Jika ada satu alasan mengapa industri otomotif mampu sukses menghadapi begitu banyak krisis dalam beberapa tahun terakhir, maka jawabannya karena SUV.
Lebih dari mobil listrik, truk pickup, dan dorongan pasar negara berkembang, kendaraan ini telah menjadi yang paling populer di seluruh dunia.
Mereka adalah mesin pertumbuhan pendapatan dan, yang terpenting, keuntungan.
Pertanyaannya adalah apakah tren ini akan terus berlanjut selamanya atau apakah ada ancaman terhadap segmen penting ini.
Semua Orang Menginginkan SUV
Pada tahun 2021, SUV menyumbang hampir 42 persen dari penjualan kendaraan baru global, tidak termasuk kendaraan komersial ringan.
Konsumen di seluruh dunia membeli hampir 31,9 juta kendaraan ini, meningkat 13 persen dibandingkan dengan data tahun 2020.
Pertumbuhan ini sangat sensasional, terutama jika dibandingkan dengan segmen lainnya: mobil (dari segmen A hingga F) meningkat sebesar 1 persen dan pickup sebesar 3 persen.
Alasan ledakan ini sudah diketahui dengan baik: penawaran produk yang lebih luas yang mencakup SUV kecil (A-SUV) hingga SUV mewah (F-SUV); lebih banyak model bertenaga listrik; anggapan yang terus berlanjut bahwa mengemudi di posisi yang lebih tinggi memberikan rasa aman, ditambah lagi dengan fakta bahwa lebih mudah untuk masuk dan keluar kendaraan (terutama bagi pengemudi yang lebih tua).

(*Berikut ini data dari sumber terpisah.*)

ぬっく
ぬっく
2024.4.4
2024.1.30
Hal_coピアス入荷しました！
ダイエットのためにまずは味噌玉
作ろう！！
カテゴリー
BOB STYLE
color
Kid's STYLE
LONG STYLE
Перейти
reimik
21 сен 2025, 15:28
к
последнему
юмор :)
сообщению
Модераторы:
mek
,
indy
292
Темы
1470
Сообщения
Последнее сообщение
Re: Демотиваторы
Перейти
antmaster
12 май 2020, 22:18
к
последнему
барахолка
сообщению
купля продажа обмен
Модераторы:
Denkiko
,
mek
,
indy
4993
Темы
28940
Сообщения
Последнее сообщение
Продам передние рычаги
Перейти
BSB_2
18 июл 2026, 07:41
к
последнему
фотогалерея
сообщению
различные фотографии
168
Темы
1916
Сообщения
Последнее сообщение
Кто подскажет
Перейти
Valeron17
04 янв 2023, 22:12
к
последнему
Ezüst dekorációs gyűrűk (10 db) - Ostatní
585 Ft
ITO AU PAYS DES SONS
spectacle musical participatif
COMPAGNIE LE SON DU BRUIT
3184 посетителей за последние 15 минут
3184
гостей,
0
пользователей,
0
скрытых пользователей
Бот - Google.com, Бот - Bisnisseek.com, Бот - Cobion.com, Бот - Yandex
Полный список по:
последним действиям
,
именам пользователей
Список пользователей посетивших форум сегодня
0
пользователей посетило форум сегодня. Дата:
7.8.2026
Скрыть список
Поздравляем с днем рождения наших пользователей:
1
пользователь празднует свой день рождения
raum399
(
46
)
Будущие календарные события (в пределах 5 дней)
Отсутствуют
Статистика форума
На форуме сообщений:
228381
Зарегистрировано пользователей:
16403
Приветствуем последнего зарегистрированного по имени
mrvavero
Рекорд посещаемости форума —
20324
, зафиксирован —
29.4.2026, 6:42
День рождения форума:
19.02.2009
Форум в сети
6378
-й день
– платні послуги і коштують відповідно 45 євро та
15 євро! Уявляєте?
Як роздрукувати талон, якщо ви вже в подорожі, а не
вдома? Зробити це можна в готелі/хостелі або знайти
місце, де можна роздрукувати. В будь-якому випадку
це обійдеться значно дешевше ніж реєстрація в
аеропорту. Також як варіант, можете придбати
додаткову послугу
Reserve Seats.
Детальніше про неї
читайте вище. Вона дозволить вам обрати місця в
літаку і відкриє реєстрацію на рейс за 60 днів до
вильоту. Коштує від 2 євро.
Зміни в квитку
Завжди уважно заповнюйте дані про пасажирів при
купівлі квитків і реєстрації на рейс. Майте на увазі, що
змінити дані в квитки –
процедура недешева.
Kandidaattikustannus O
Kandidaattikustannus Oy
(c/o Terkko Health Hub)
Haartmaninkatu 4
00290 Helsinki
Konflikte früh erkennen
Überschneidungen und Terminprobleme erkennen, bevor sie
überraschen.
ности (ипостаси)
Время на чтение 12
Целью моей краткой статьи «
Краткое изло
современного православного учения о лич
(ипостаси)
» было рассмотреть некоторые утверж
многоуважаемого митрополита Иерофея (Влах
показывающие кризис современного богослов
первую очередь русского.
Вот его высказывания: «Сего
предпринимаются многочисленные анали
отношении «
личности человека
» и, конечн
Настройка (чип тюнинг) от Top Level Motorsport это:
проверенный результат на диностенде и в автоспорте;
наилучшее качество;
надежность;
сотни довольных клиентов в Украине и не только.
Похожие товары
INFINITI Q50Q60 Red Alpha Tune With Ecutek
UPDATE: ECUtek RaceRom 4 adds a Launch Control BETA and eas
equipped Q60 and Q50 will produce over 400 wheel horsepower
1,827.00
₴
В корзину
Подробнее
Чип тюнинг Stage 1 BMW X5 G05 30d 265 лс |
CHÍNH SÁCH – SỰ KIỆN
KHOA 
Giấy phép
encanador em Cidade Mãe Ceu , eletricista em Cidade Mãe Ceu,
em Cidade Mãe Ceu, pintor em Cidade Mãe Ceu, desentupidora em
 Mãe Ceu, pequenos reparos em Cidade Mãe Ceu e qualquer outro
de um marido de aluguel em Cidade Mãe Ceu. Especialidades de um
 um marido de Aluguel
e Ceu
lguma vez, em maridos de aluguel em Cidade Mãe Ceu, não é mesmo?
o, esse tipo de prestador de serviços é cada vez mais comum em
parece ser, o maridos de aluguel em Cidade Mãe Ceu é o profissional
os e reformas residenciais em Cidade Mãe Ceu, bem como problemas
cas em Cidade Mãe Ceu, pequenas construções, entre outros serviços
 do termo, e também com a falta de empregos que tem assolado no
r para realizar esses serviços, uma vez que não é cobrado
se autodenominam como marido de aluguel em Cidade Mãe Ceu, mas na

Tahun lalu, data awal menunjukkan bahwa SUV menyumbang 45 hingga 46 persen dari penjualan mobil penumpang global.
Terdapat peningkatan tajam di negara-negara, seperti India, Jerman, Inggris, Meksiko, Indonesia, Turki, Malaysia, Vietnam, Afrika Selatan, Thailand, dan Filipina.
Namun, permintaan menurun di Amerika Serikat, pasar terbesar kedua di dunia, turun 7 persen. Tiongkok turun 2 persen menjadi 10,4 juta unit.
Ancaman
Namun, pertumbuhan pesat mereka dapat terancam oleh peraturan yang lebih ketat tentang polusi dan berat.
Meskipun SUV telah meningkat pesat dalam hal emisi, mereka umumnya masih merupakan kendaraan tugas berat yang membutuhkan mesin yang lebih besar.
Data emisi JATO menunjukkan bahwa semua kategori SUV (kecuali SUV mewah) mengalami penurunan rata-rata emisi di Eropa antara tahun 2020 dan 2021.
Namun, rata-rata total 107,9 g/km CO2 jelas lebih tinggi daripada city car, mobil kecil, mobil kompak, dan bahkan mobil eksekutif, masing-masing 76,9, 97,7, 97,6, dan 100,8 g/km.
Jika kesenjangan ini terus berlanjut, pemerintah di wilayah seperti Eropa dapat mulai menghukum SUV bukan hanya karena alasan emisi, melainkan juga karena alasan ruang.
SUV selalu lebih besar dan lebih berat daripada mobil yang setara. Sebagai contoh, di Eropa, sebuah SUV 27 persen lebih berat daripada mobil kecil. Di Amerika Serikat, mobil ini memiliki massa 22 persen lebih berat dari sedan

Kenaikan pajak pada SUV tentu saja dapat merusak permintaan dan menjadi ancaman serius bagi profitabilitas produsen.
Yang terakhir ini mendapatkan lebih banyak keuntungan dari sebelumnya berkat kemampuan mereka untuk mengelola kekurangan semikonduktor dengan memprioritaskan SUV dan EV, mobil-mobil yang dapat dijual dengan lebih mudah.
Dalam Catch-22, SUV telah memicu investasi tinggi yang dibutuhkan oleh produsen mobil untuk beralih dari sektor mesin pembakaran internal ke mesin listrik murni.
Berbagai rencana elektrifikasi yang diumumkan oleh berbagai merek di Eropa, Amerika Serikat, dan Asia tidak dapat direalisasikan tanpa arus kas yang dihasilkan oleh SUV bensin dan diesel.
Namun, apakah pihak berwenang akan menyadari faktor kunci ini ketika mereka mulai mendiskusikan potensi pelarangan kendaraan yang lebih berat?
Penulis artikel ini, Felipe Munoz, adalah Spesialis Industri Otomotif JATO Dynamics.